### Passage to read:
Restructuring by Change of Legal Form;

A company (transforming company) may be restructured by change of the legal form, thus converting into a company of another type (newly established company). The newly established company will become the legal successor of the transforming company, which will be terminated without liquidation. In case of a change of the legal form, the governing body or the partners with management rights in a personal company draft a transformation plan in writing, sign it and their signatures are notary certified. The change of the legal form is a subject to registration in the Commercial Register not earlier than 14 days from the date of the filing. Change of the legal form takes effect as from the registration in the commercial register.

Transformation by Transfer of Property to the Sole Owner;

The entire property of a sole-owner company (transforming company) may be transferred to the sole owner if he is a natural person and has been registered as a sole proprietor. The transforming company will be terminated without liquidation. The decision to transform must be taken by the sole owner in a written form where the signatures are notary certified. The transfer of property to the single proprietor must be recorded in the Commercial Register both in that single proprietor's file and in the file of the transforming company which is deleted. Thus, the transfer of property to the single proprietor takes effect from the moment of its registration in the Commercial Register, in the file of the transforming company.

Bankruptcy

The purpose of the bankruptcy proceedings is to provide fair satisfaction of creditors and opportunities for reorganisation of debtor's enterprise. The Commerce Act explicitly sets out that bankruptcy proceedings must take into consideration the interests of the creditors, the debtor and his employees. Grounds for initiating bankruptcy proceedings are:

  • in case of merchants who are insolvent, which means that the merchant is unable to meet a due pecuniary obligation under a commercial transaction, or a public law obligation to the state or municipalities related to its commercial activity. Further, insolvency is presumed where the debtor has failed to perform.

### Records shown:

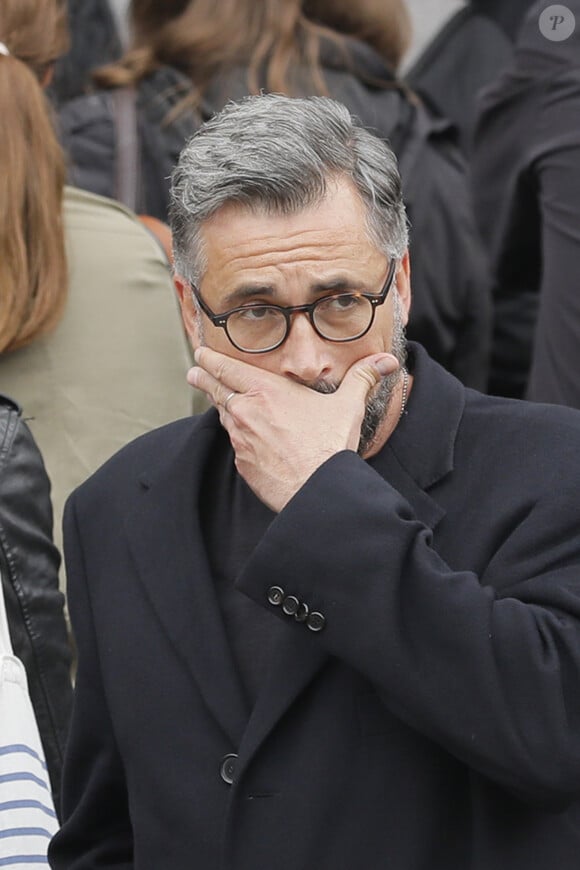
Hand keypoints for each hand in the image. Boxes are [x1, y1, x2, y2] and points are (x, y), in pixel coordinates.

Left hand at [187, 347, 398, 511]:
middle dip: (203, 379)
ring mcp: (241, 440)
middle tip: (194, 372)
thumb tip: (386, 361)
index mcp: (266, 391)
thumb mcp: (348, 405)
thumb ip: (363, 378)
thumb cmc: (329, 445)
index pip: (228, 370)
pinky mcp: (244, 465)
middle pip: (217, 391)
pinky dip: (239, 439)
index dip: (211, 361)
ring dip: (221, 408)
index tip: (201, 355)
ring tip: (216, 400)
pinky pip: (237, 447)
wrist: (316, 489)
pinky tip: (244, 439)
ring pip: (226, 418)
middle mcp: (246, 412)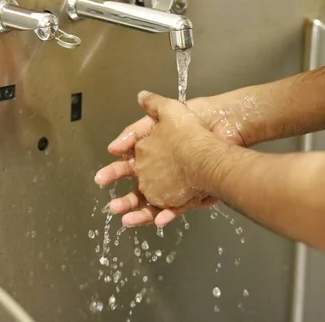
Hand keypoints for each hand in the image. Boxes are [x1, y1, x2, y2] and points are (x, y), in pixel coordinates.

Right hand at [95, 91, 231, 226]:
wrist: (223, 132)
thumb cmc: (197, 123)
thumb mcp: (169, 112)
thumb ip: (149, 111)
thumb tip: (136, 104)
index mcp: (152, 153)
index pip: (128, 165)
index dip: (114, 172)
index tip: (101, 178)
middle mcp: (161, 172)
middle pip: (137, 189)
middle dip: (122, 199)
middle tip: (111, 206)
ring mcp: (174, 185)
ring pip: (151, 203)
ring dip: (138, 213)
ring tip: (126, 220)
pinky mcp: (190, 196)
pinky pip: (175, 209)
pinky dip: (165, 215)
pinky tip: (158, 219)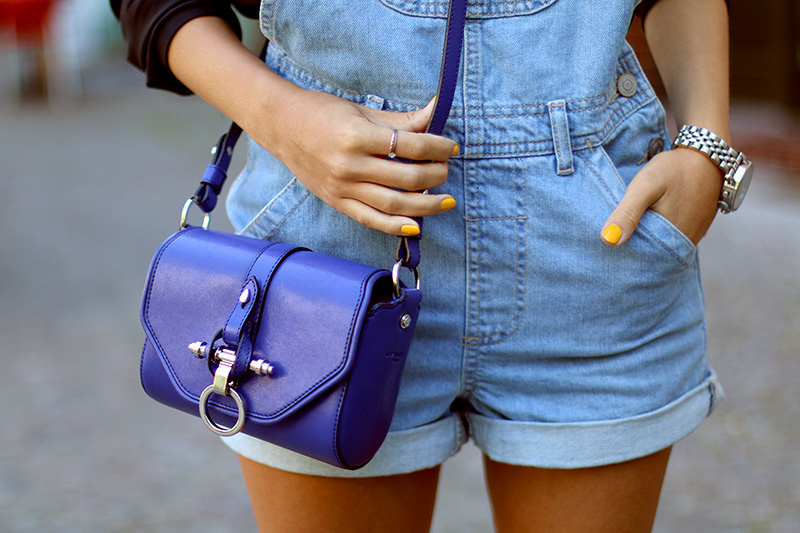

### Brief A:
Translate this sentence from the passage on company restructuring and bankruptcy into French: "Change of the legal form takes effect as from the registration in the commercial register."
### Brief B:
Write what follows the last sentence of the passage on company restructuring and bankruptcy.

### Exercise result A:
Le changement de forme juridique prend effet à compter de l'inscription au registre du commerce.

### Exercise result B:
  • over-indebtedness of a limited liability company, a joint-stock company, or a public partnership limited by shares- a company is considered over-indebted if its assets are insufficient to cover its liabilities.

The Commerce Act precisely specifies what shall be included in the bankruptcy estate. The bankruptcy estate is used to satisfy all creditors of the debtor for commercial and non-commercial receivables. The court which has jurisdiction over bankruptcy is the district courts where the seat of the merchant was located by the time of filing the motion of institution of bankruptcy proceedings.

No preliminary state fees are collected upon filing the application to institute bankruptcy proceedings by the debtor. Such fees are collected from the bankruptcy estate prior to distribution of the assets.

Bankruptcy Proceedings;

Bankruptcy proceedings may be instituted pursuant to a request in a written form submitted to the competent court by:

  • the debtor

  • the liquidator

  • a creditor of the debtor under a commercial transaction

  • the National Revenue Agency, for a public-law obligation to the State or municipalities related to the commercial activity of the debtor or an obligation under a private state receivable.

In case of over-indebted companies, proceedings may be initiated also by a member of the commercial company's managing body and by the liquidator.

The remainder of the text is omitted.